▶ **EXERCISE PROMPT**:
Omit the pictures, and output the rest of the entries exactly as written.

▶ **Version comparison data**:
BEGIN
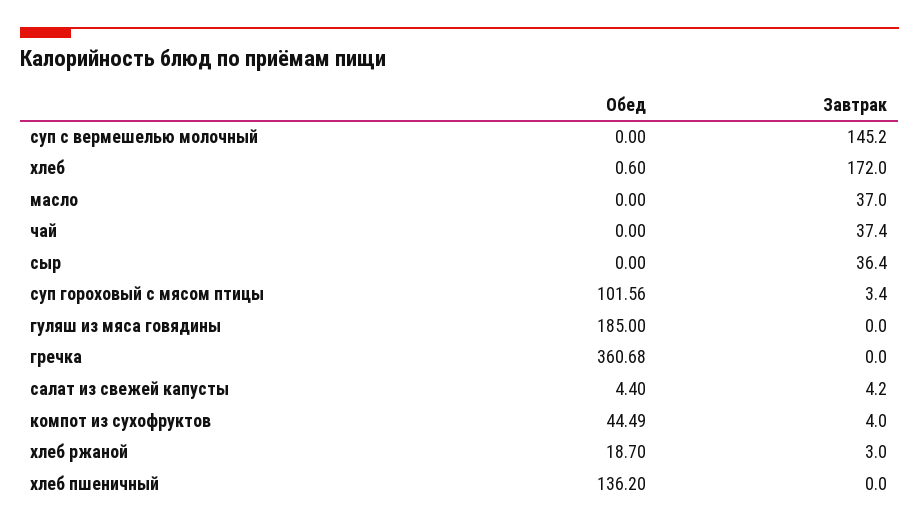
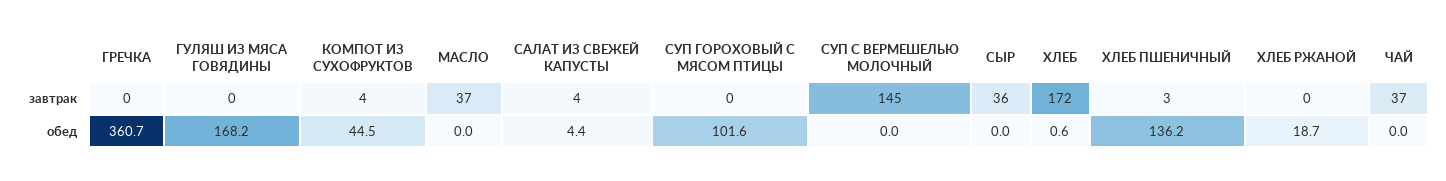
  {
    "Обед": {
      "суп с вермешелью молочный": 0,
      "хлеб": 0.6,
      "масло": 0,
      "чай": 0,
      "сыр": 0,
      "суп гороховый с мясом птицы": 101.56,
-     "гуляш из мяса говядины": 185,
+     "гуляш из мяса говядины": 168.2,
      "гречка": 360.68,
      "салат из свежей капусты": 4.4,
      "компот из сухофруктов": 44.49,
      "хлеб ржаной": 18.7,
      "хлеб пшеничный": 136.2
    },
    "Завтрак": {
      "суп с вермешелью молочный": 145.2,
      "хлеб": 172,
      "масло": 37,
      "чай": 37.4,
      "сыр": 36.4,
-     "суп гороховый с мясом птицы": 3.4,
+     "суп гороховый с мясом птицы": 0,
      "гуляш из мяса говядины": 0,
      "гречка": 0,
      "салат из свежей капусты": 4.2,
      "компот из сухофруктов": 4,
-     "хлеб ржаной": 3,
+     "хлеб ржаной": 0,
-     "хлеб пшеничный": 0
+     "хлеб пшеничный": 3
    }
  }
END
▶ **EXERCISE OUTPUT**:
  {
    "Обед": {
      "суп с вермешелью молочный": 0,
      "хлеб": 0.6,
      "масло": 0,
      "чай": 0,
      "сыр": 0,
      "суп гороховый с мясом птицы": 101.56,
-     "гуляш из мяса говядины": 185,
+     "гуляш из мяса говядины": 168.2,
      "гречка": 360.68,
      "салат из свежей капусты": 4.4,
      "компот из сухофруктов": 44.49,
      "хлеб ржаной": 18.7,
      "хлеб пшеничный": 136.2
    },
    "Завтрак": {
      "суп с вермешелью молочный": 145.2,
      "хлеб": 172,
      "масло": 37,
      "чай": 37.4,
      "сыр": 36.4,
-     "суп гороховый с мясом птицы": 3.4,
+     "суп гороховый с мясом птицы": 0,
      "гуляш из мяса говядины": 0,
      "гречка": 0,
      "салат из свежей капусты": 4.2,
      "компот из сухофруктов": 4,
-     "хлеб ржаной": 3,
+     "хлеб ржаной": 0,
-     "хлеб пшеничный": 0
+     "хлеб пшеничный": 3
    }
  }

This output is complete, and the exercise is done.